Sementara Adis, yang memiliki jadwal kuliah bertabrakan dengan waktu salat dan berbuka puasa mengaku kesulitan.

Namun, itu bukan masalah baginya. Untuk berbuka, Adis menyiapkan makanan dan dibawa ke kampus. Atau, terkadang Adis membawa makanan ringan yang bisa dimakan di dalam kelas saat berbuka sambil melanjutkan kegiatan belajar.

Kendati sulit, bagi Adis, Ramadan memberinya kesempatan yang baik untuk menjelaskan tentang Islam, Ramadan, dan puasa. “Kebanyakan dikira saya benar-benar ga boleh makan ga boleh minum selama sebulan. Saya juga seperti mengedukasi mereka tentang Muslim itu selama Ramadan. Kegiatannya apa saja, terus term-terms yang mereka baru tahu, itu juga saya kasih tahu,” jelasnya.

Sedangkan Tubagus, mengisi waktunya dengan berbagai kegiatan selama berpuasa, di antaranya menonton film dan berbelanja bersama teman-temannya, sambil menunggu waktu berbuka puasa.

“Kita pingin kayak mengingat-ingat bagaimana buka (puasa) di Indonesia. Jadi, kita kayak belanja bareng-bareng bahan-bahan masakan rumah untuk bikin masakan-masakan Indonesia dan bukaan-bukaan khas Indonesia seperti es buah,” jelas Tubagus.

Tentu saja, kedua mahasiswa baru itu mengenang dan merindukan suasana berpuasa di Tanah Air. Mulai dari santapan berbuka, berkumpul menunggu adzan Magrib dan berbuka puasa bersama keluarga dan teman-teman atau salat Tarawih di masjid.

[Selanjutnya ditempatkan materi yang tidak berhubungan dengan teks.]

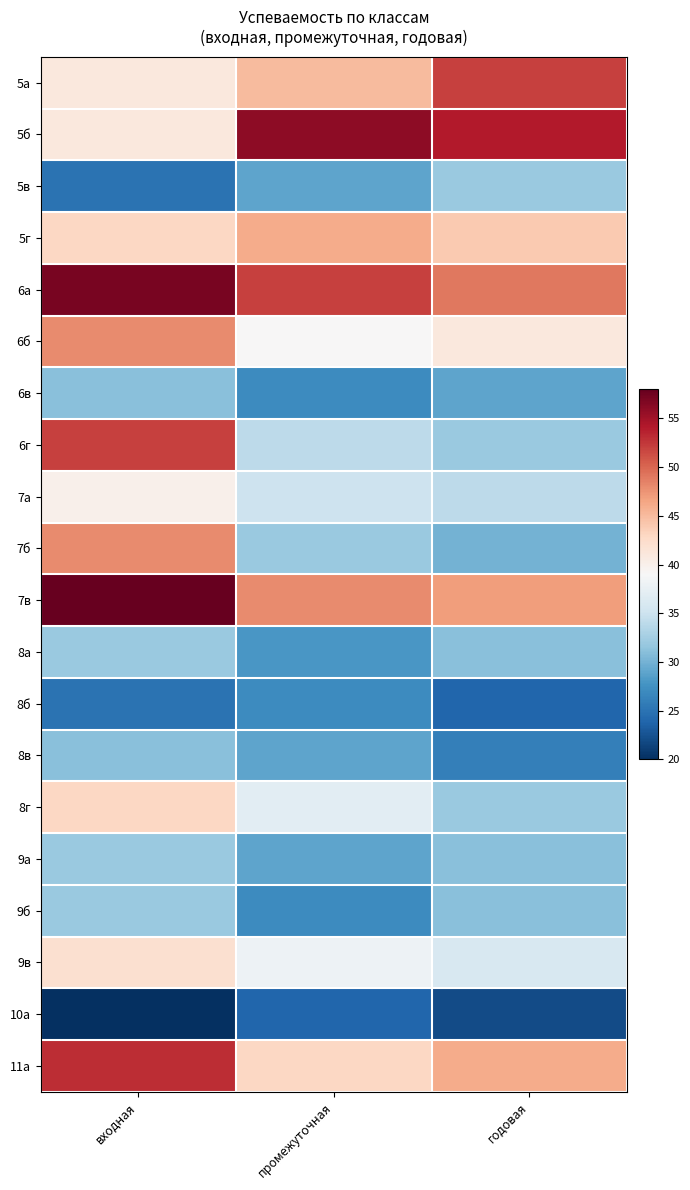

Which label corresponds to the largest value in the chart?

входная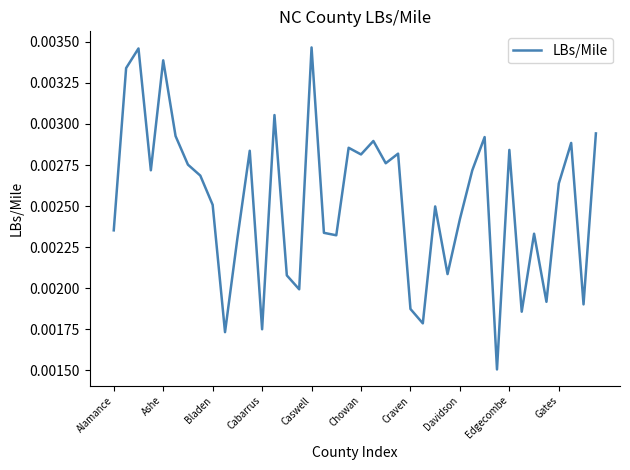

Does the chart display data point markers on the line(s)?

No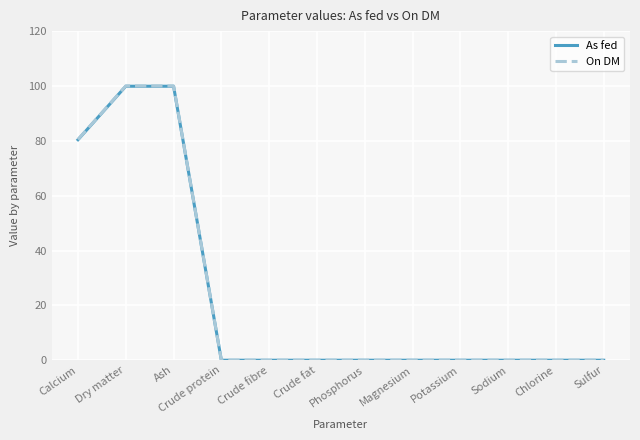

Where is On DM nearest to the value 50?

Calcium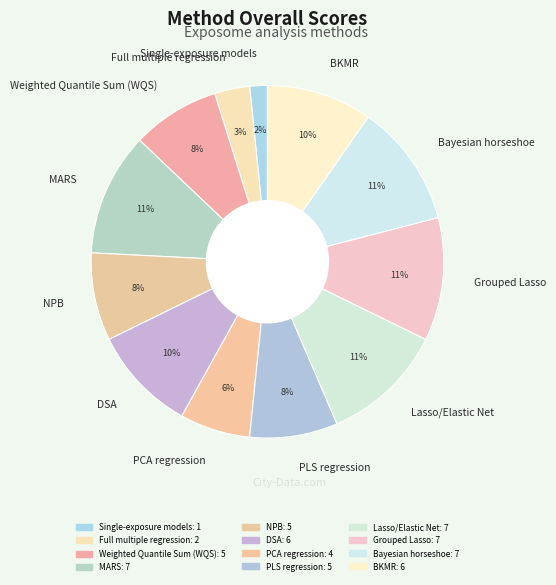

To the nearest percent, what percentage of the pie is Full multiple regression?

3%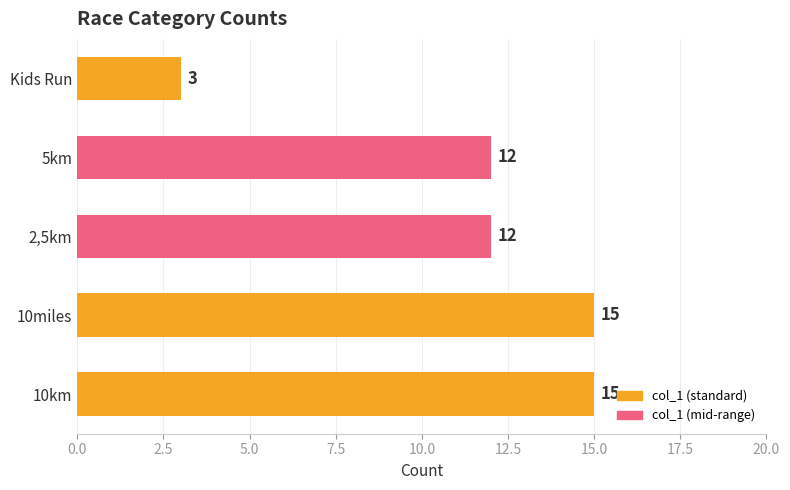

Read the value at 10km, to the nearest 10.

20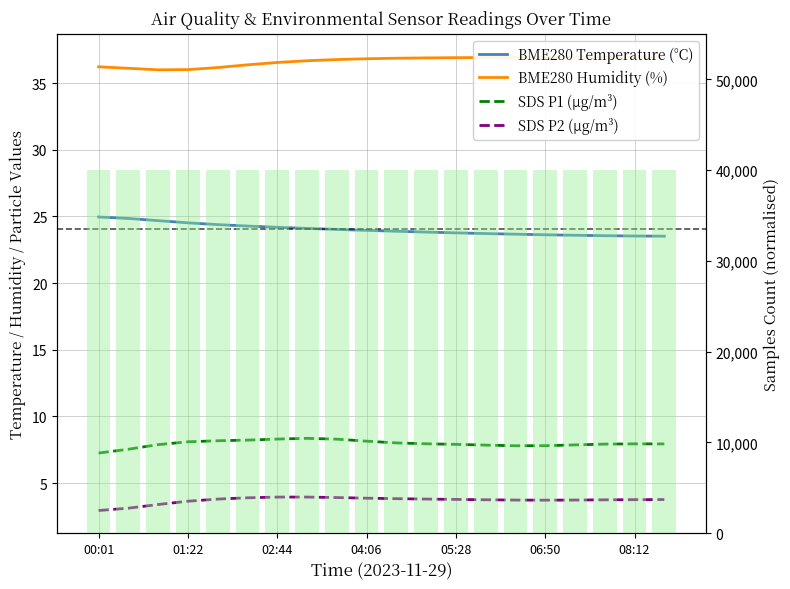

At which label is Samples closest to 39987?

04:06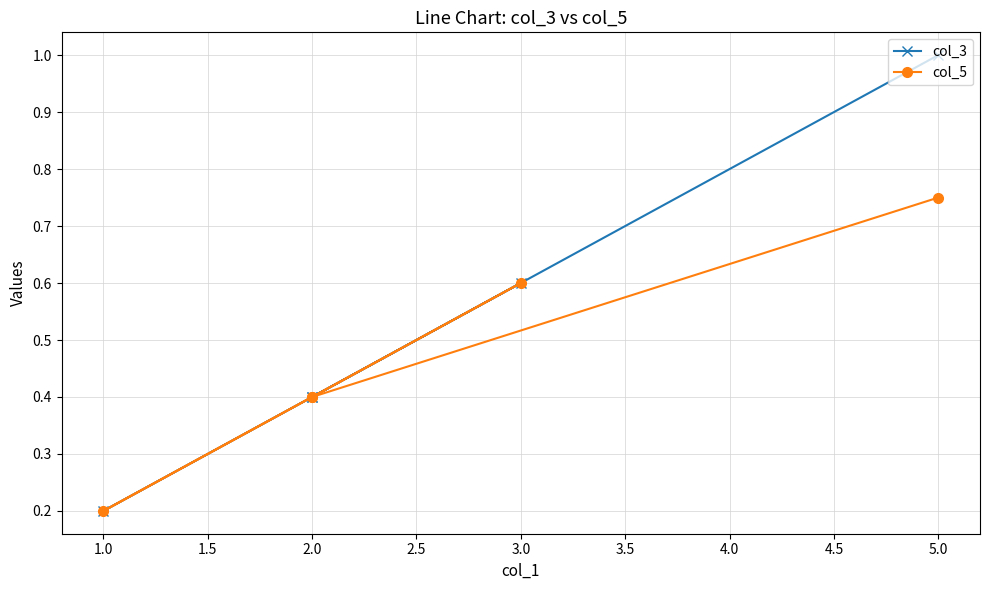

How many lines are shown in the chart?

2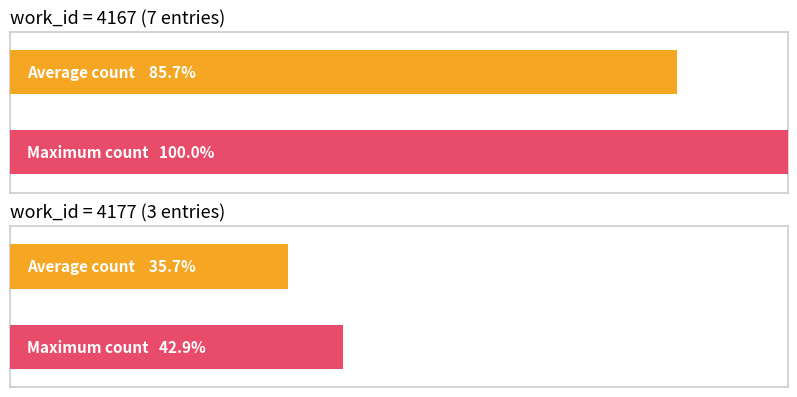

How many values are between 4167 and 4177?

10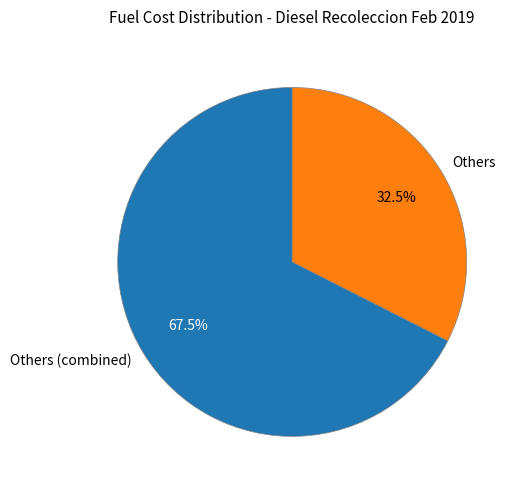

How many slices are in this pie chart?

2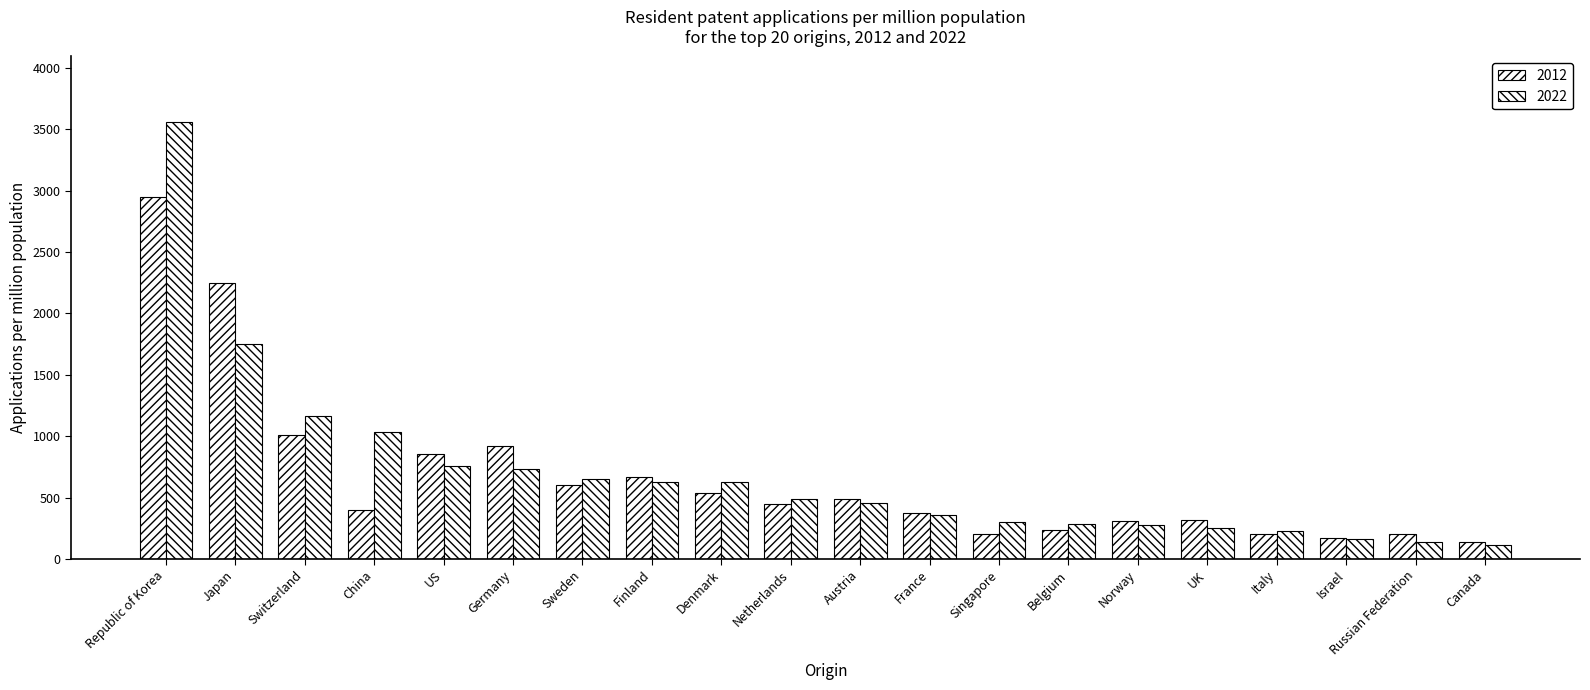

What is the total value across all series at Singapore?

506.5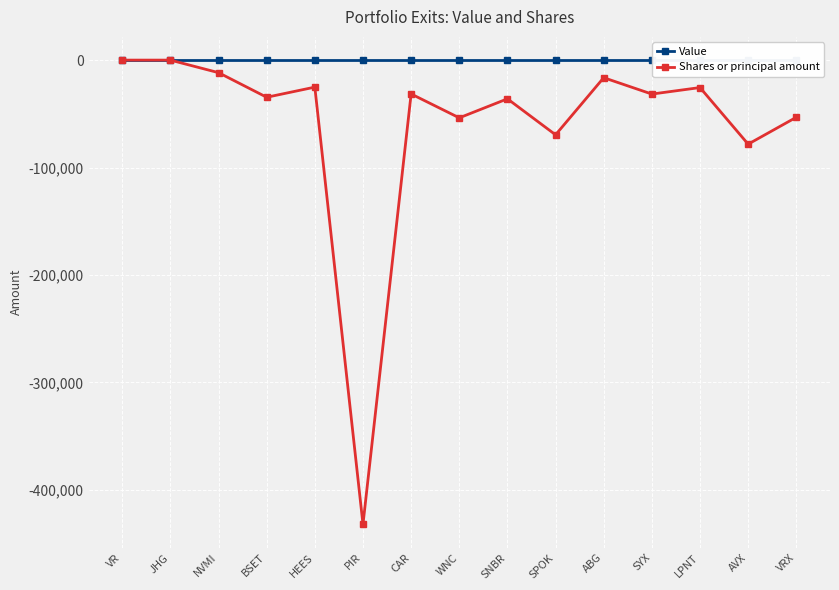

What is the value of the Shares or principal amount point at the 7th from the left?

-31510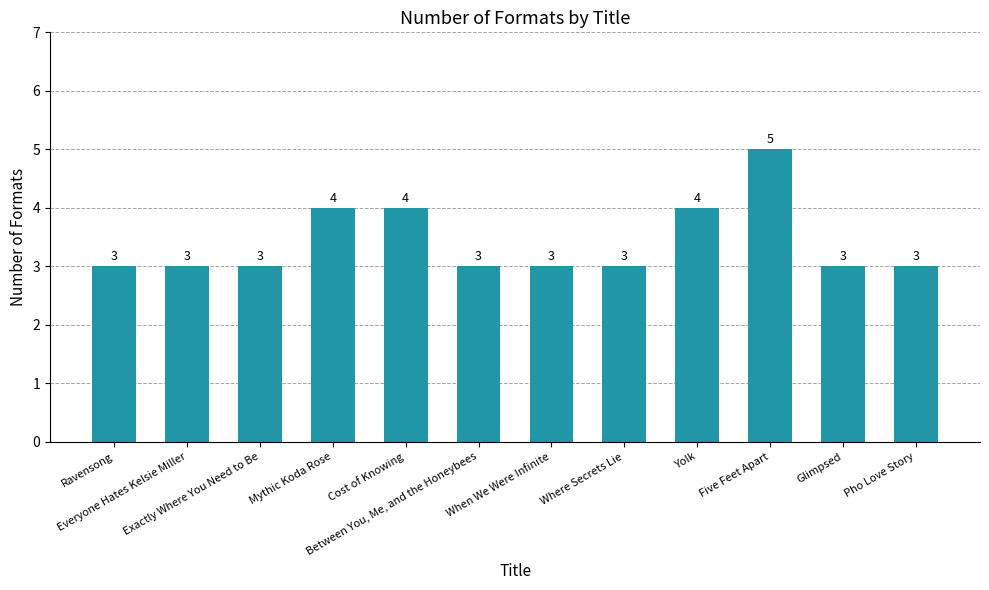

What is the maximum value shown in the chart?

5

Namun Adis dan Tubagus sangat menikmati pengalaman pertama mereka berpuasa di Amerika. Adis mengatakan, pengalaman berharga yang ia peroleh adalah merasakan menjadi minoritas di negara yang terdiri dari bermacam kelompok masyarakat. Meskipun ia berada di tengah orang-orang dengan kepercayaan dan latar belakang yang berbeda-beda, mereka dapat saling toleransi.